What the task requires: Across the entries below, how many lines contain the word "wrist"? Give the number alone.

Skeletal landmark data

^^^^^^^^

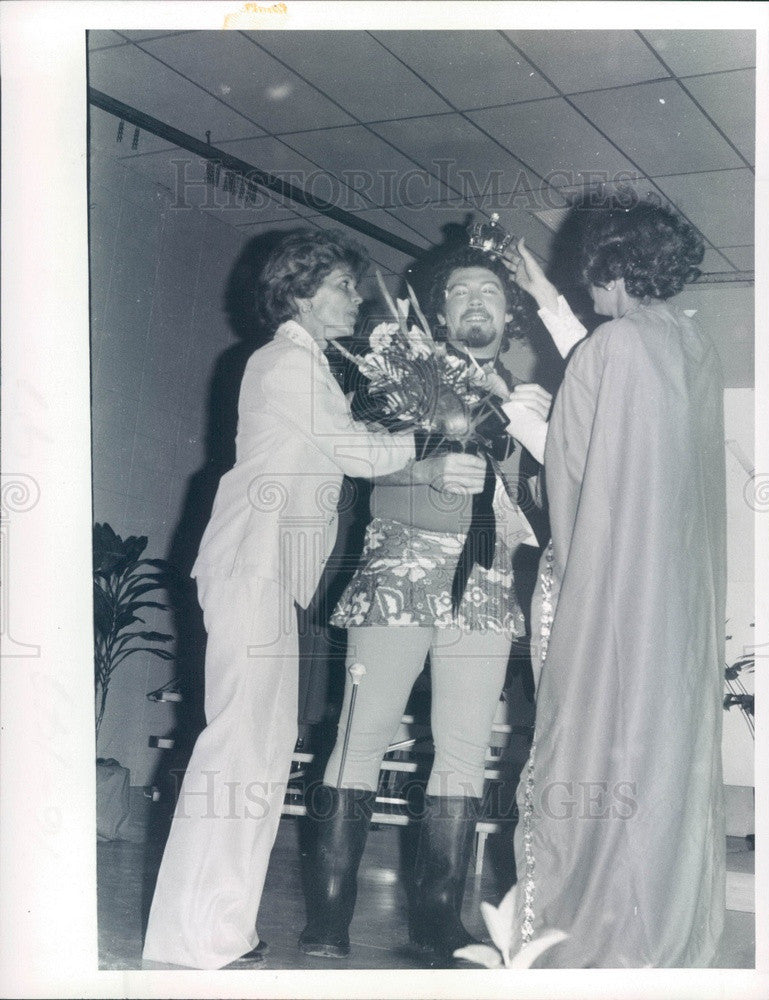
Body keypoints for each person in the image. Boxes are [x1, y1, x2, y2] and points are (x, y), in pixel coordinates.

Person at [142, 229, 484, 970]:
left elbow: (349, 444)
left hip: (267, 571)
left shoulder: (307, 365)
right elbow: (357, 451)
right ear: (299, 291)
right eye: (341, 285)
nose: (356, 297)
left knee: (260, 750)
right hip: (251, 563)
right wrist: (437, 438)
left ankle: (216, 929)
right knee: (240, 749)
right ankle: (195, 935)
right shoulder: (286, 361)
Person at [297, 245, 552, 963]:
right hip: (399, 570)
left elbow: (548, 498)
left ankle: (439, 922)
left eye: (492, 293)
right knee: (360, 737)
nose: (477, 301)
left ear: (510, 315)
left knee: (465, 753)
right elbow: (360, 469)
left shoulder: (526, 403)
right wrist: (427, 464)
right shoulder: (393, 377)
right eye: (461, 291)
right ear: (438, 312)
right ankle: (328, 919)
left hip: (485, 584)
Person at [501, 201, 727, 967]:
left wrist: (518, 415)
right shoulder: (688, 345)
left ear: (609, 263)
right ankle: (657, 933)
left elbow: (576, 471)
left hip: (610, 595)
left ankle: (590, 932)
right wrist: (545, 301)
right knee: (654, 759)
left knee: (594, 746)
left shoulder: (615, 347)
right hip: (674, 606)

^^^^^^^^

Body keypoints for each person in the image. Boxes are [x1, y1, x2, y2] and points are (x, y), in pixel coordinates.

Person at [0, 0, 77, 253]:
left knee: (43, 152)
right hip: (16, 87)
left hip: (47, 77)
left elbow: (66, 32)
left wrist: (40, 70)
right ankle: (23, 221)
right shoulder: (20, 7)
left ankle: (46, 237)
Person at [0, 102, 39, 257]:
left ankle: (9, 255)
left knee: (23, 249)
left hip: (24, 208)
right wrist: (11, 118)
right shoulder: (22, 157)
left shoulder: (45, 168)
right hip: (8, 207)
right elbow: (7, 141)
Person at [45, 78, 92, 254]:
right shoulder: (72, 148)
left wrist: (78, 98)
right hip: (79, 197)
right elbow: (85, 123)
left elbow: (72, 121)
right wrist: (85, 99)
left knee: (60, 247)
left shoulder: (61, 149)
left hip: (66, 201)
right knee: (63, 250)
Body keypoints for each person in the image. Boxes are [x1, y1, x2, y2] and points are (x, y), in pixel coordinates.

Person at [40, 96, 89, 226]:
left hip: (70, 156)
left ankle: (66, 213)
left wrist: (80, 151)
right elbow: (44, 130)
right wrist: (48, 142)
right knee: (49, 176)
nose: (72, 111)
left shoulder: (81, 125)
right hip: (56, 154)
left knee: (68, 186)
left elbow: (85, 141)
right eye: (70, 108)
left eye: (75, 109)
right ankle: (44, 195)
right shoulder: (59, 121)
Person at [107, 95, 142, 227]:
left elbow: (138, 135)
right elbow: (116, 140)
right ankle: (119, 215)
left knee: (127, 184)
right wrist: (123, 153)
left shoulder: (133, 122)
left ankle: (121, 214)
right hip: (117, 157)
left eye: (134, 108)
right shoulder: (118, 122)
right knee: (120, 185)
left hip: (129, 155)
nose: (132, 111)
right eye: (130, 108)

^^^^^^^^

Written solution: 11